__DOCUMENT SEGMENT__:
----

Data Collaboration Platform (DCP) - Prepare source data for ingestion

At a glance: Prepare your source data to maximize match rates between collaborator datasets and optimize collaboration outcomes.

About data preparation

The AppsFlyer Data Collaboration Platform (DCP) is designed to ingest and process large-scale transactional data, user-level data, or a combination of both from multiple collaborators. Once ingested, the DCP can match users across datasets using shared identifiers (for example, hashed email or hashed phone) and enable collaboration workflows based on that data.

This article outlines:

  • The kinds of data the DCP can process (transactional, user-level, or a combination)
  • How to structure data to maximize match rates between collaborators, and for optimal matching by activation partners
  • Which data structures are recommended and which aren't
  • How to handle multi-value identifiers when using CSV files

Understand data types

Most sources used in collaborations involve one or both of the following data types:

  • User-level (identity) data
    • Goal: Represent each user and the identifiers used for matching
    • Recommended structure: One row per user
  • Transactional (event) data
    • Goal: Represent user actions (purchases, visits, transactions)
    • Typical structure: Multiple rows per user (because a user can have many transactions)

Data structuring guidelines

This section outlines DCP data structuring guidelines and best practices.

Recommended data structures

To structure your source data for optimal ingestion and maximum outcomes in DCP:

  1. Ensure it meets source data formatting requirements
  2. For best results, structure identity data as one row per user and include all available identifiers for that user. See Recommended identifier structures.
    • If users have multiple email addresses or phone numbers, use array-based formats (such as Parquet, BigQuery, or Snowflake).
  3. Check that hashing guidelines are followed.
  4. For transactional datasets (and other data types where applicable), use the DCP Data View tool to create a business-oriented, privacy-safe subset of your data optimized for collaboration, and share it instead of raw tables. Why Data Views are recommended.

While other structures can be used, they may not be ideally suited for getting the most out of DCP. See Data structures that aren't recommended.

----

__DATA EXCERPT__:
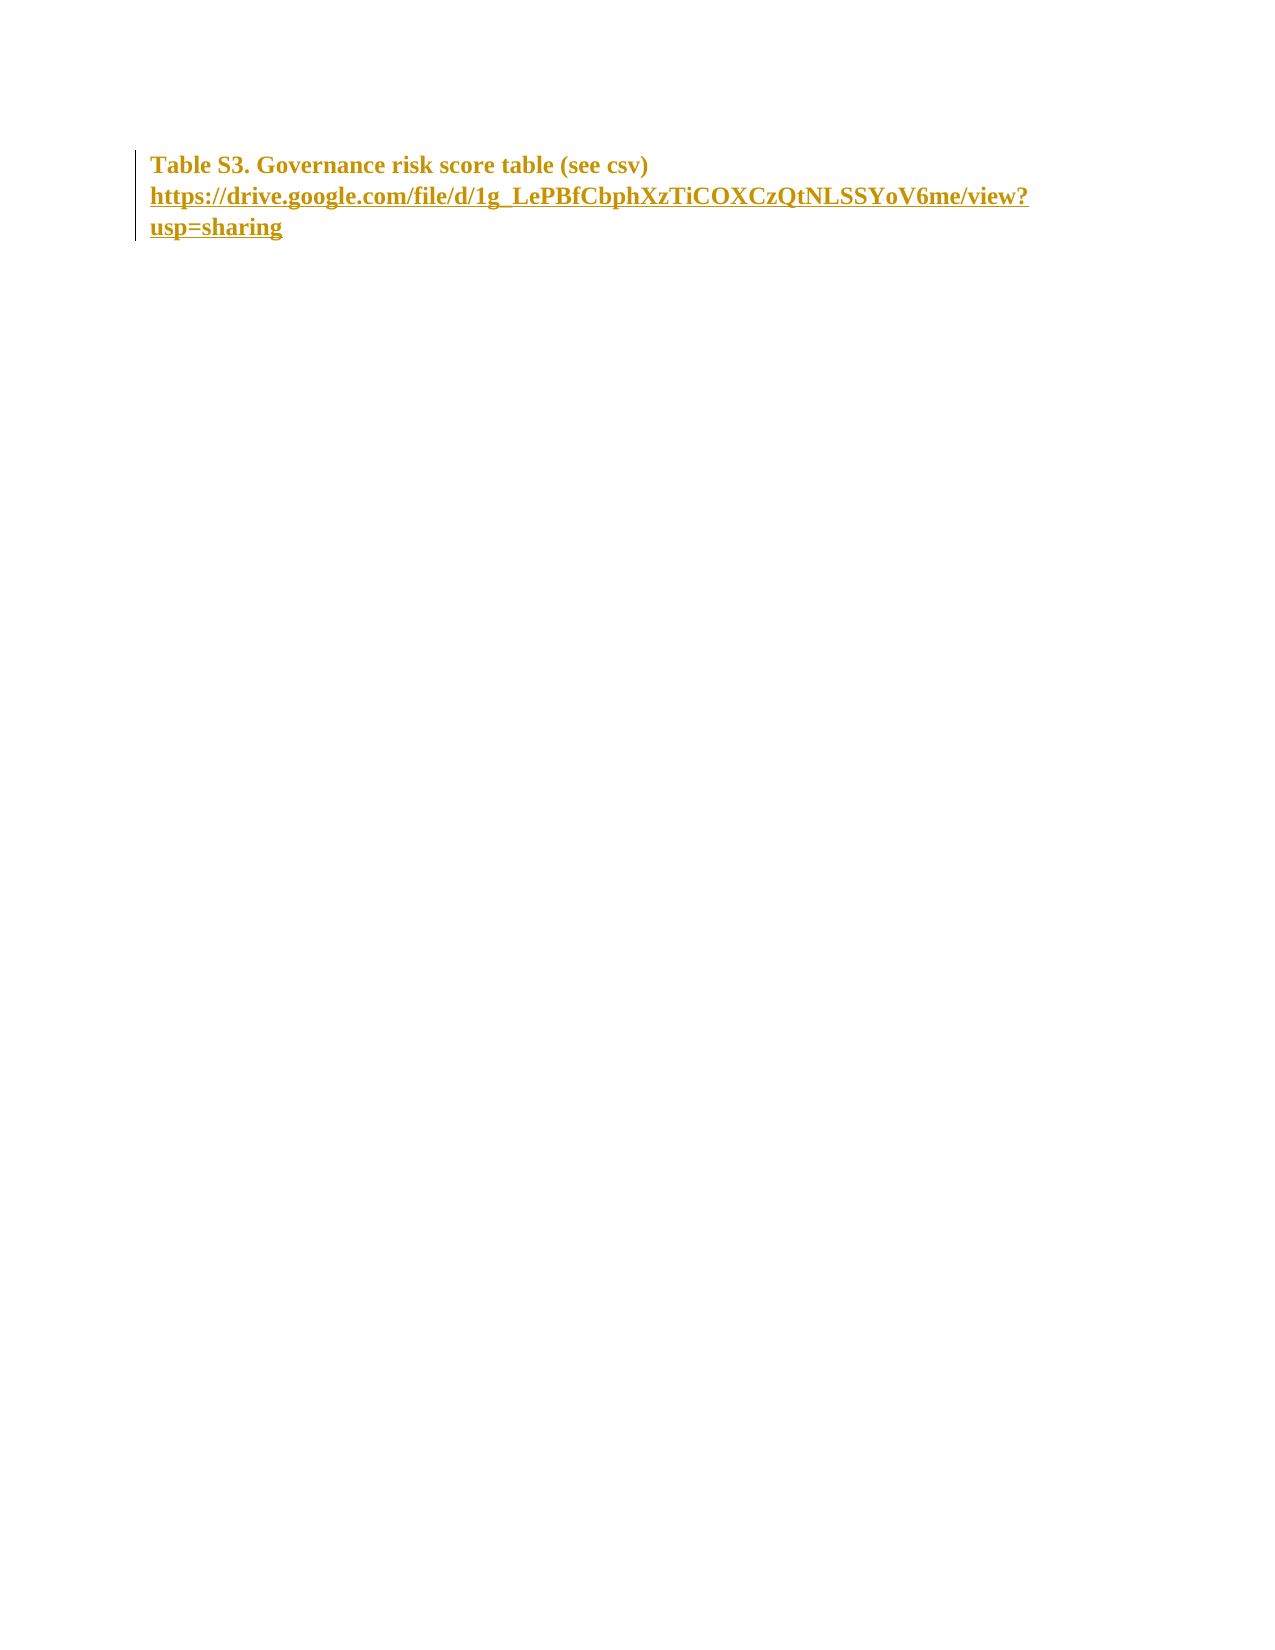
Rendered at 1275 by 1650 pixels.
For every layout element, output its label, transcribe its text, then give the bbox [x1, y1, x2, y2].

text Table S3. Governance risk score table (see csv) https://drive.google.com/file/d/1g_LePBfCbphXzTiCOXCzQtNLSSYoV6me/view?usp=sharing [150, 150, 1125, 241]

----

__INSTRUCTION A__: According to the data preparation text, what structure is recommended for user-level data?
__INSTRUCTION B__: Rewrite the passage of the data preparation text starting with "4. For transactional" and going on through "Views are recommended.", with "raw tables" changed to "source tables".

__FINAL ANSWER A__: One row per user.

__FINAL ANSWER B__:
4. For transactional datasets (and other data types where applicable), use the DCP Data View tool to create a business-oriented, privacy-safe subset of your data optimized for collaboration, and share it instead of source tables. Why Data Views are recommended.